Report every line of the records that includes the word "json".

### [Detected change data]
^^^^

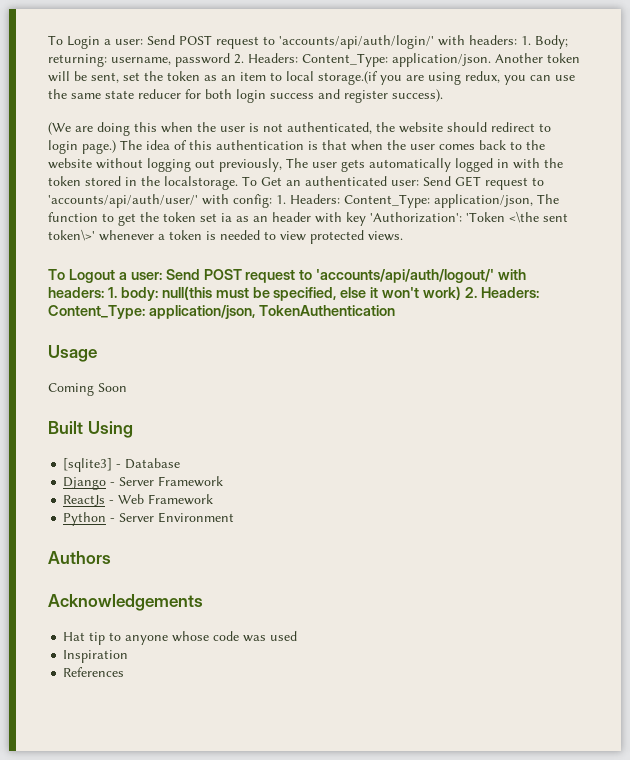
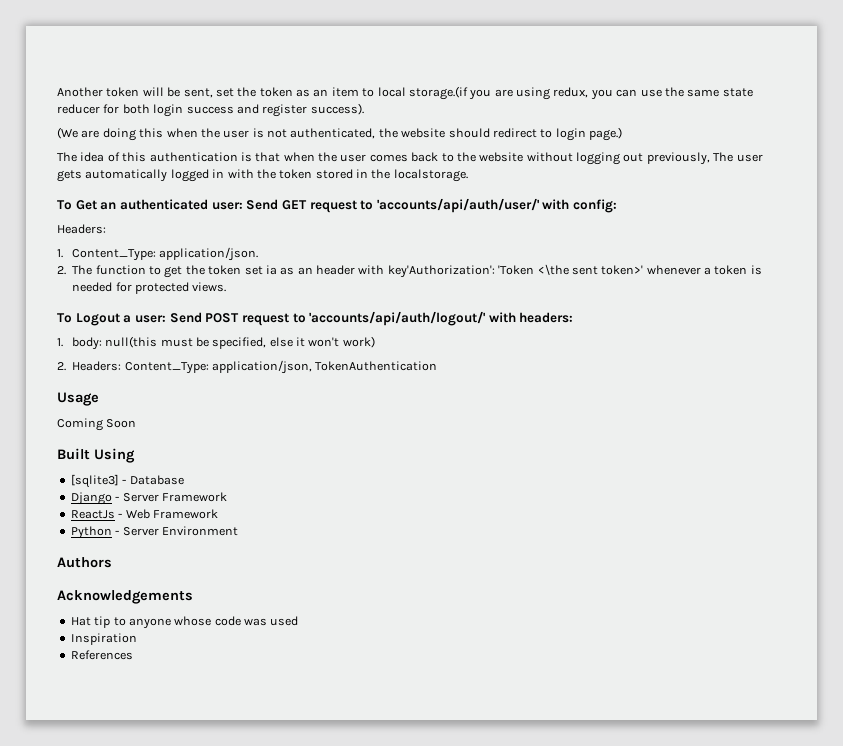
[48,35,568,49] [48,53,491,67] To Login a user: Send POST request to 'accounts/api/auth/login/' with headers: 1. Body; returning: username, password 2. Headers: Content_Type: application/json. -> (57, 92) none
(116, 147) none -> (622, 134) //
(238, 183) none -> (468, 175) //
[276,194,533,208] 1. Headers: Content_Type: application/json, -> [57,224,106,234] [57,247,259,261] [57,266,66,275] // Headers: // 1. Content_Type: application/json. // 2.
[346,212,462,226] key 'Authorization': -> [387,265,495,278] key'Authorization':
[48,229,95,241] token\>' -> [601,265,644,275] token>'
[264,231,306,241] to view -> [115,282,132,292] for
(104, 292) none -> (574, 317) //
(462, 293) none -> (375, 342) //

^^^^

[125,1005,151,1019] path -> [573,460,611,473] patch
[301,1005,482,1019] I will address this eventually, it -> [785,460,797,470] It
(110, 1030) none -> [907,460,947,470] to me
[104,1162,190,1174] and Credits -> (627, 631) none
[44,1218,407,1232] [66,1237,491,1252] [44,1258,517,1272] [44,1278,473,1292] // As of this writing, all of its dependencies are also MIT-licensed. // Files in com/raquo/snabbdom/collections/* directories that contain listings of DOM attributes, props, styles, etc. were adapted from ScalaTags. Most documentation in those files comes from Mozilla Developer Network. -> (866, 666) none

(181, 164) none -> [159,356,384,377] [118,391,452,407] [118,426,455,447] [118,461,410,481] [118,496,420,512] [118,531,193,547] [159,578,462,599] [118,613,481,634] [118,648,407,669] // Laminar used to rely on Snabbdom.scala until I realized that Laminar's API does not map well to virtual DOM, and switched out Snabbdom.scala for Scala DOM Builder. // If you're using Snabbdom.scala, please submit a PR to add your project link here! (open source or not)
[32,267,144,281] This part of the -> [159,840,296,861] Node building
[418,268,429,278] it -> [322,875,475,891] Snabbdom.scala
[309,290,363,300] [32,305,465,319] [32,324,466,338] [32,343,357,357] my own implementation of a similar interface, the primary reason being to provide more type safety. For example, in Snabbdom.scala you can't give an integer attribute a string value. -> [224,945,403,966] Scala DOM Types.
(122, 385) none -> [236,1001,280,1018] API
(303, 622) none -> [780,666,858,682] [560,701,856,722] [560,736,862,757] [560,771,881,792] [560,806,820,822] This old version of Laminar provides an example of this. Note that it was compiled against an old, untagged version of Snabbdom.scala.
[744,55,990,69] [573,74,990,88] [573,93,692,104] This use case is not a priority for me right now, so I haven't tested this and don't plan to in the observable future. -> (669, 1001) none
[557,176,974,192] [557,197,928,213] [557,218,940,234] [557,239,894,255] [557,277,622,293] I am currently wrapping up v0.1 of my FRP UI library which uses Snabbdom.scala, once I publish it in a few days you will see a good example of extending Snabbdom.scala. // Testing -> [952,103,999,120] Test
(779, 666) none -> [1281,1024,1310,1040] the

^^^^

### [Written response]
[48,35,568,49] [48,53,491,67] To Login a user: Send POST request to 'accounts/api/auth/login/' with headers: 1. Body; returning: username, password 2. Headers: Content_Type: application/json. -> (57, 92) none
[276,194,533,208] 1. Headers: Content_Type: application/json, -> [57,224,106,234] [57,247,259,261] [57,266,66,275] // Headers: // 1. Content_Type: application/json. // 2.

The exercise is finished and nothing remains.